→ **AIM OF THE EXERCISE**
Pull out from the material below all lines with "linejoin".

→ **RECORD SET**
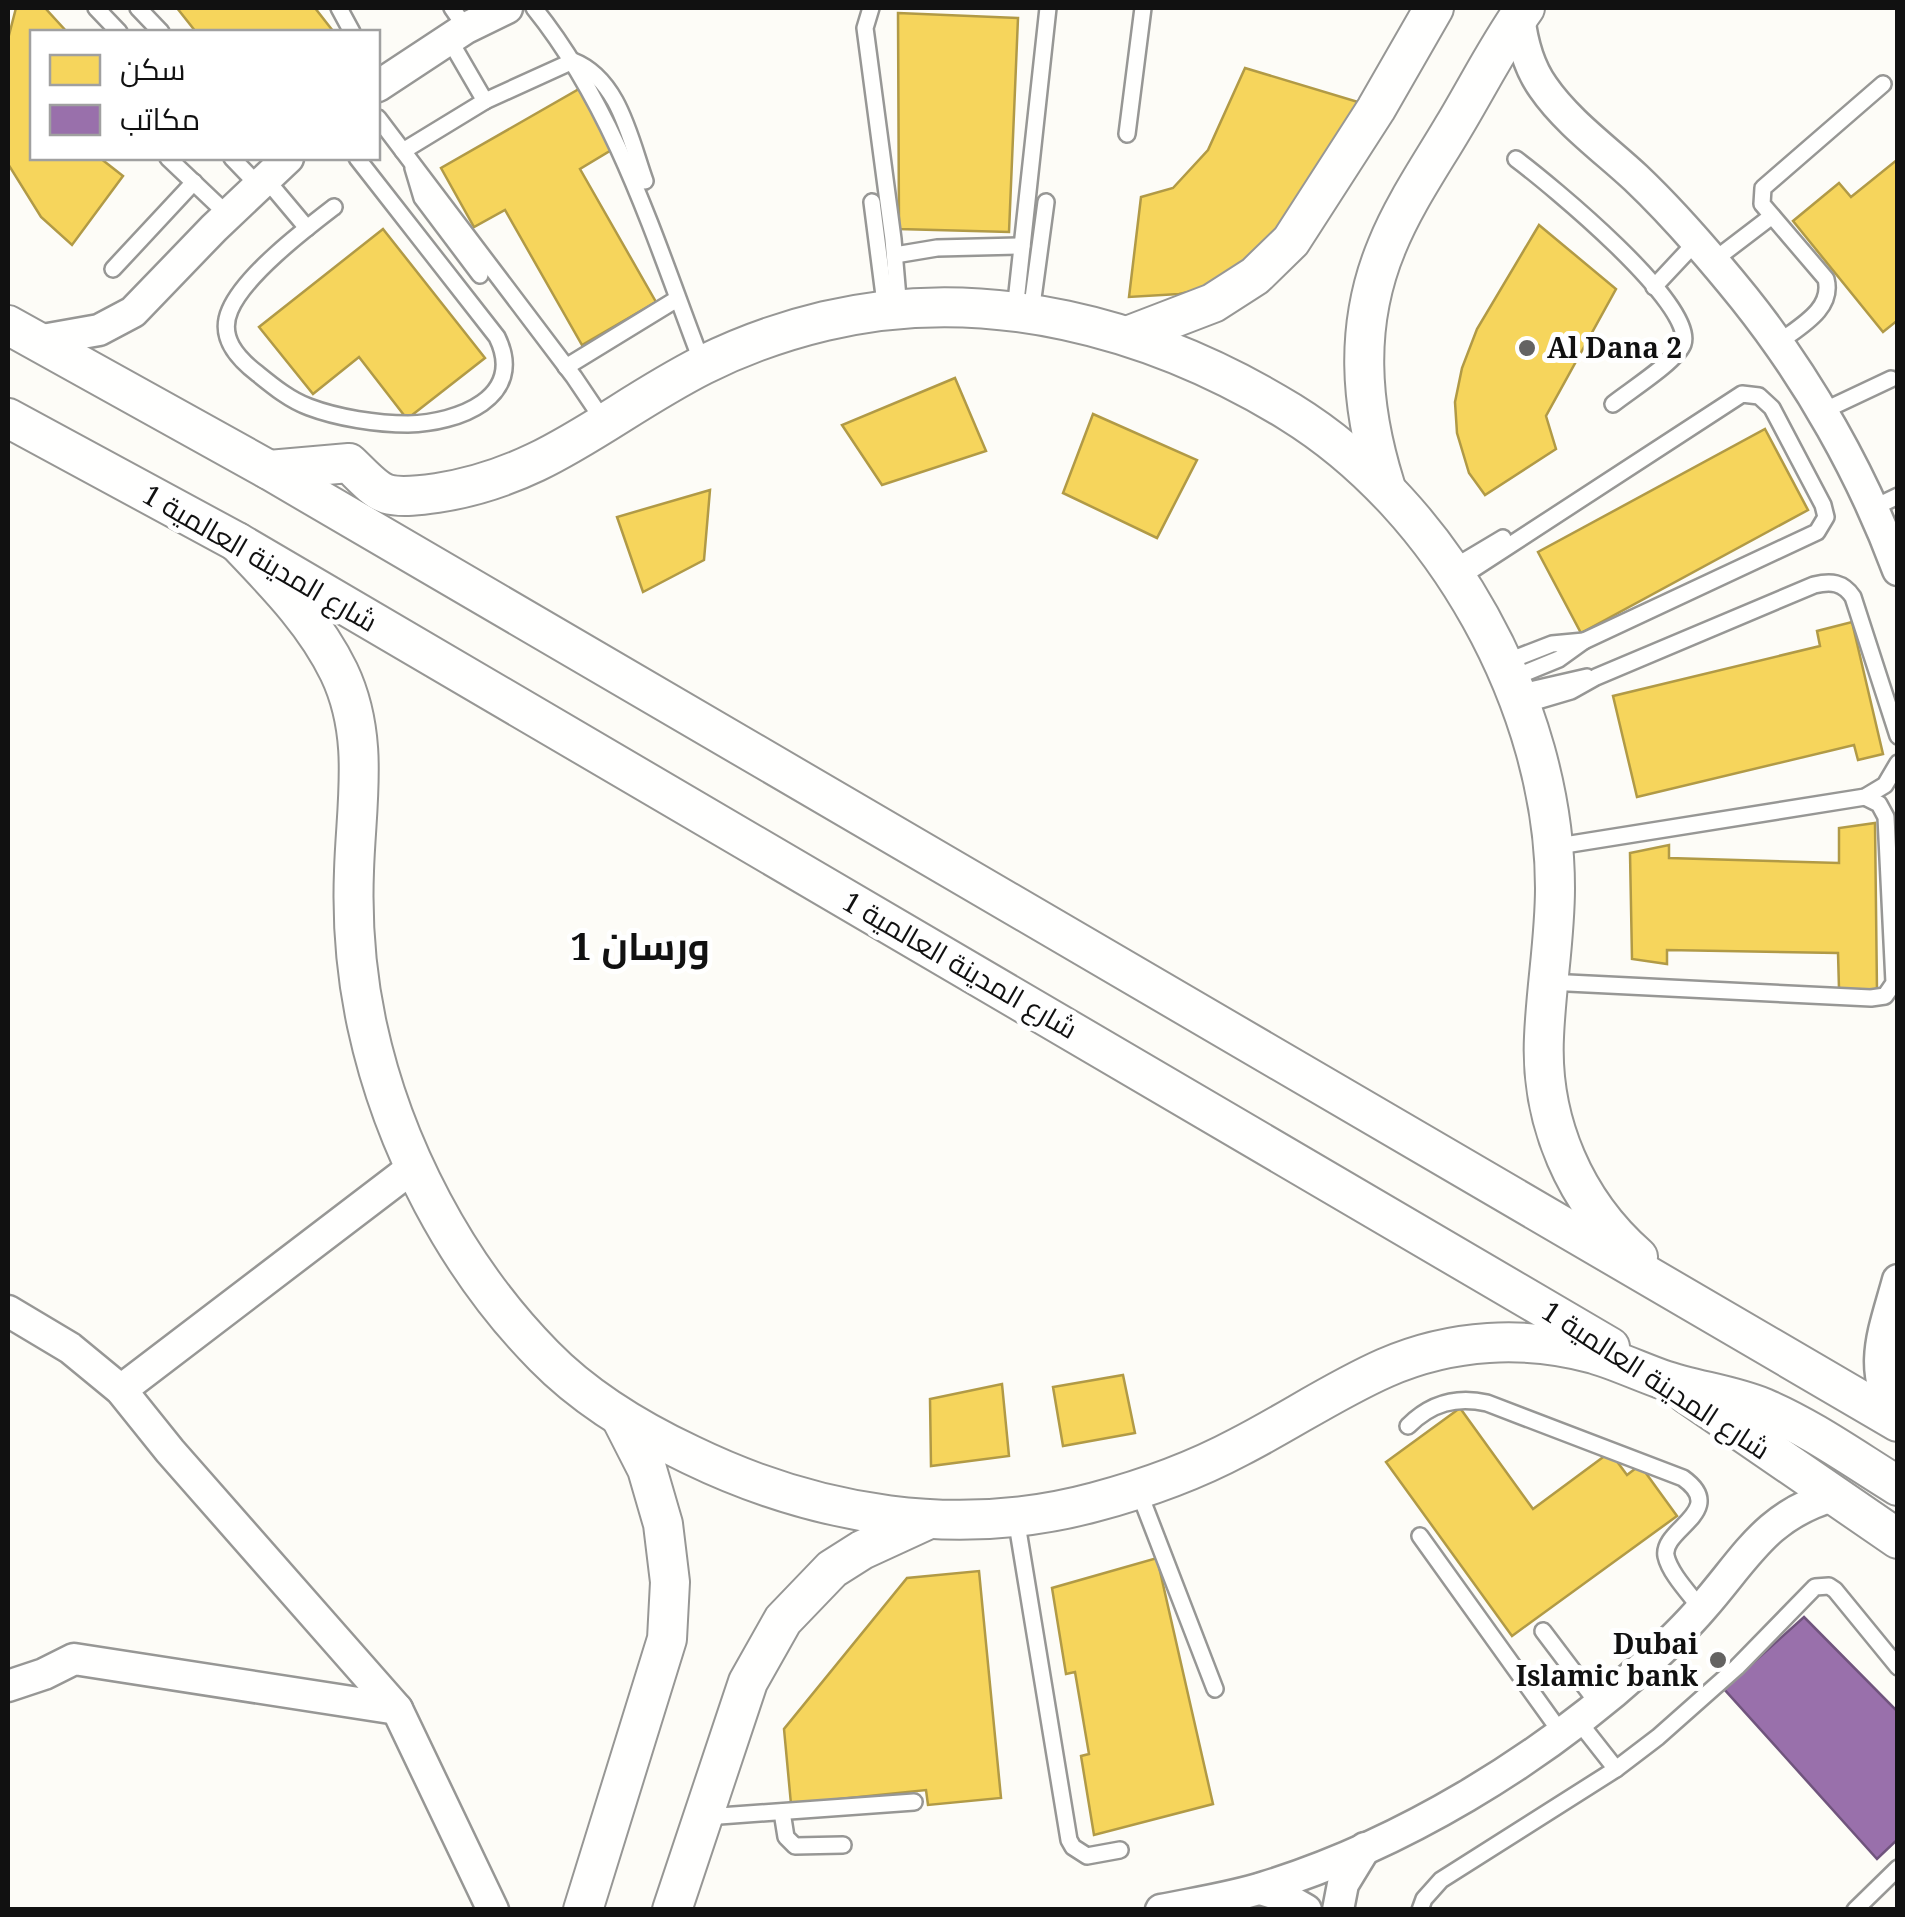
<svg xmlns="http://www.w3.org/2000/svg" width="1905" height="1917" font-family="'Noto Serif',Cairo,serif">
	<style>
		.homes { fill: #f6d55c; stroke: #b19a46; stroke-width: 2.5 }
		.offices { fill: #9970ab; stroke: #70547d; stroke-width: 2.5 }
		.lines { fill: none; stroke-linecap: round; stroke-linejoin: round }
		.service-casing { stroke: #979795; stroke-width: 20 }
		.minor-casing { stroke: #979795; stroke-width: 35 }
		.tertiary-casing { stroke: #979795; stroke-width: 42 }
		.service { stroke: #fffffe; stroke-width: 15 }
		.minor { stroke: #fffffe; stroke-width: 30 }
		.tertiary { stroke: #fffffe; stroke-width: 38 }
		.poi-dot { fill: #646362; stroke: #fff; stroke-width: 4 }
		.labels { text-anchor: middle; stroke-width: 10; stroke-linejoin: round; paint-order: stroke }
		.poi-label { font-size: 28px; font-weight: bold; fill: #111; stroke: #fff; text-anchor: start }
		.street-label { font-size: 28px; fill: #111; stroke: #fff }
		.district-label { font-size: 38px; font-weight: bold; fill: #111; stroke: #fff }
	</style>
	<rect width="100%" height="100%" fill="#fdfcf7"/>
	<g class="homes">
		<polygon points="16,8 45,8 67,32 32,32 32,158 100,158 123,176 72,245 41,217 8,164 8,39"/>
		<polygon points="177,8 315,8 333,31 196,32"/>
		<polygon points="898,13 1018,18 1009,232 899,229"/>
		<polygon points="1245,68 1358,102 1293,213 1247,265 1202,289 1179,294 1129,297 1141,197 1173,188 1208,150"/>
		<polygon points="579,89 613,149 580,169 656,302 582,345 505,210 474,227 441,168"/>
		<polygon points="1898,159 1898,320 1883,332 1793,221 1839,183 1851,197"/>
		<polygon points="1539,225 1616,289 1546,416 1556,449 1485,495 1469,473 1457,433 1455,402 1462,368 1477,329"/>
		<polygon points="383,229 485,358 407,419 359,357 313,394 259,327"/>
		<polygon points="955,378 986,451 882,485 842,425"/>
		<polygon points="1093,414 1197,460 1157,538 1063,493"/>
		<polygon points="1765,429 1808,510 1581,633 1538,552"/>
		<polygon points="710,490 704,560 643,592 617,517"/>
		<polygon points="1852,622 1883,754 1858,760 1854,745 1637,797 1613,696 1820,646 1817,631"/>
		<polygon points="1875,823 1877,992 1839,989 1838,953 1667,950 1667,964 1632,959 1630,853 1669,845 1669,858 1839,863 1839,828"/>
		<polygon points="1123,1375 1135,1433 1063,1446 1053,1387"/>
		<polygon points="1002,1384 1009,1456 931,1466 930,1399"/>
		<polygon points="1460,1408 1533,1509 1610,1452 1627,1475 1640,1465 1677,1516 1512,1636 1386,1462"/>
		<polygon points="1157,1558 1213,1804 1094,1835 1081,1756 1089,1754 1075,1672 1066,1674 1052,1588"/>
		<polygon points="979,1571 1001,1798 928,1805 926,1790 791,1804 784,1729 907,1578"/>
	</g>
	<polygon class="offices" points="1804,1617 1898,1712 1898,1839 1877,1859 1724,1689"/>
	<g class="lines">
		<g class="service-casing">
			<g id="service">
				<polyline points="96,8 119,32"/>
				<polyline points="138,8 161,32"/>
				<polyline points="339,8 352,32"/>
				<polyline points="452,8 466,28"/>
				<path d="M 534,8 C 617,111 656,243 703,365"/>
				<polyline points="871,8 865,28 893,239 899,310"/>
				<polyline points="449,39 485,101"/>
				<polyline points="378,118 574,377 605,423"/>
				<polyline points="1127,134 1143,8"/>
				<path d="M 403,151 L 485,101 L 573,61 C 619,79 630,139 645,181"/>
				<polyline points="168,158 227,214"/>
				<polyline points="232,158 258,185"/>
				<path d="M 1516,159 C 1548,183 1697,305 1683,344 C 1677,361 1629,391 1613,404"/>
				<polyline points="413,168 422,198 480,275"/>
				<polyline points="265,178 307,228"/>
				<polyline points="872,202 886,311"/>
				<path d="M 334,207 C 304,230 245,275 230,310 C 218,337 237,358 258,374 C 274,387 290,400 309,407 C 338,418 377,424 408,424 C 457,423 527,398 497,337 L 357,158"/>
				<polyline points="895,255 937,248 1022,246"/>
				<polyline points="1713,261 1772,216"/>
				<polyline points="113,269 194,182"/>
				<polyline points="1654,287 1697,241"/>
				<polyline points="1015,311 1048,8"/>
				<polyline points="1031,313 1046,202"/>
				<path d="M 1777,344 C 1798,327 1834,310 1826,279 L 1762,204 L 1763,188 L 1883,84"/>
				<polyline points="566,367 677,299"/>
				<polyline points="1821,412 1891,379"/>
				<polyline points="1871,509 1898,496"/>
				<polyline points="1451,569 1503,538"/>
				<polyline points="1458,579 1742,394 1759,396 1772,408 1823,505 1826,517 1817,532 1584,641 1559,659 1510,679"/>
				<polyline points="1503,663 1552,644 1584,641"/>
				<polyline points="1517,693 1587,677"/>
				<path d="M 1520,706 L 1571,691 L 1596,677 L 1814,585 C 1831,581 1843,582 1853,597 L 1898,736"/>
				<polyline points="1552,847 1865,797 1885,785 1898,763"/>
				<polyline points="1548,982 1871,998 1885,996 1894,983 1886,817 1879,804 1865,797"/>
				<path d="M 1408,1426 C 1431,1403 1456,1396 1487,1403 L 1683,1478 C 1729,1511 1661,1529 1666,1556 C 1670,1574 1691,1595 1701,1609"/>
				<polyline points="1139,1492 1215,1689"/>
				<polyline points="1016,1518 1069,1840 1073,1847 1087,1856 1120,1850"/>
				<polyline points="1420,1536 1562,1734"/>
				<polyline points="1543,1631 1599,1705"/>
				<polyline points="1579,1722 1616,1769"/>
				<polyline points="782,1812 786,1837 795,1846 843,1845"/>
				<polyline points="706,1817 914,1802"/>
				<polyline points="1420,1910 1424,1899 1441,1880 1616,1769 1658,1737 1737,1667 1815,1587 1829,1586 1835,1590 1898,1667"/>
				<polyline points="1855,1910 1898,1868"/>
			</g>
		</g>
		<g class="minor-casing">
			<g id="minor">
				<path d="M 1519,16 C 1522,42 1528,66 1543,87 C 1567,122 1606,150 1636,178 C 1675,215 1710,256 1744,298 C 1808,378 1862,473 1898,570"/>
				<polyline points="378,86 466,28 507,8"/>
				<polyline points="37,341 99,330 133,312 214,228 288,158"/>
				<polyline points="8,1311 70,1348 121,1390 170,1451 397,1709 493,1910"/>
				<polyline points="121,1390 416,1165"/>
				<path d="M 1897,1421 C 1867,1367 1883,1335 1898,1280"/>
				<polyline points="8,1686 44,1674 74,1659 397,1709"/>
				<polyline points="1260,1889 1280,1895 1306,1910"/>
				<path d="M 1161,1910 C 1195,1903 1231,1898 1265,1887 C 1401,1845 1539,1761 1644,1666 C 1664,1648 1685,1628 1703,1607 C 1746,1558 1766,1515 1833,1496"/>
				<polyline points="1338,1910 1343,1884 1365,1848"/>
			</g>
		</g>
		<g class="tertiary-casing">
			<g id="tertiary">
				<polyline points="8,325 269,470 1898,1422"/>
				<polyline points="1127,336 1213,303 1255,276 1291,241 1376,109 1434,8"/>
				<polyline points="8,418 237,542 1610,1347"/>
				<path d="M 269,470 L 349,463 C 359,472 374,490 387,494 C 401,498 423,495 437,493 C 548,476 608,413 703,365 C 741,346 783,331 825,321 C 985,283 1152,327 1290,412 C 1444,507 1555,706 1555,888 C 1555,938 1546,987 1544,1037 C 1540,1121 1575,1202 1638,1257"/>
				<path d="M 1385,485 C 1360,405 1354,325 1387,246 C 1404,204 1431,165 1454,126 C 1478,86 1499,44 1525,8"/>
				<path d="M 237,542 C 275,582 315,622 339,672 C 370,737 356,803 354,871 C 352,922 356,974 367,1025 C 393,1146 457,1268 544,1356 C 585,1398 638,1430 691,1455 C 817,1516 958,1539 1095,1502 C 1144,1489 1194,1471 1239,1447 C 1288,1422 1335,1390 1385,1368 C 1451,1339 1525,1335 1594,1354 C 1617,1361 1639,1371 1661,1379 C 1695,1391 1730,1394 1764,1408 C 1811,1428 1854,1459 1898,1486"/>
				<polyline points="1687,1394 1898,1539"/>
				<polyline points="583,1910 667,1639 670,1582 663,1524 647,1469 621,1418"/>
				<polyline points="672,1910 748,1682 783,1620 832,1569 862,1550 925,1521"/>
			</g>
		</g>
		<use href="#service" class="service"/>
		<use href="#minor" class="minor"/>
		<use href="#tertiary" class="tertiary"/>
	</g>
	<g class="poi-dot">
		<circle cx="1527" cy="348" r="10"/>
		<circle cx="1718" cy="1660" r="10"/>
	</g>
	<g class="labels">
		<g class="poi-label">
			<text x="1547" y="358">Al Dana 2</text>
			<text x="1698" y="1654" text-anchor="end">Dubai<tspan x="1698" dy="32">Islamic bank</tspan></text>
		</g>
		<g class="street-label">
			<text transform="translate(260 558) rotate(30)" y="10">شارع المدينة العالمية 1</text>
			<text transform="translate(960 965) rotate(30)" y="10">شارع المدينة العالمية 1</text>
			<text transform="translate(1656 1380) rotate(33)" y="10">شارع المدينة العالمية 1</text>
		</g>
		<g class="district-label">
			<text x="640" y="960">ورسان 1</text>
		</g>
	</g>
	<rect width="1905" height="1917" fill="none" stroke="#111111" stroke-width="20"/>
	<rect x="30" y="30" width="350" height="130" fill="#ffffff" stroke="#a0a0a0" stroke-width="2.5"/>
	<rect x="50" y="55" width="50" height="30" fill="#f6d55c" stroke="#a0a0a0" stroke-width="2.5"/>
	<text x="120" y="80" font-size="30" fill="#111111">سكن</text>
	<rect x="50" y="105" width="50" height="30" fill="#9970ab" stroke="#a0a0a0" stroke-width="2.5"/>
	<text x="120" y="130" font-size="30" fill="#111111">مكاتب</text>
</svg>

→ **OUTPUT OF THE TASK**
		.lines { fill: none; stroke-linecap: round; stroke-linejoin: round }
		.labels { text-anchor: middle; stroke-width: 10; stroke-linejoin: round; paint-order: stroke }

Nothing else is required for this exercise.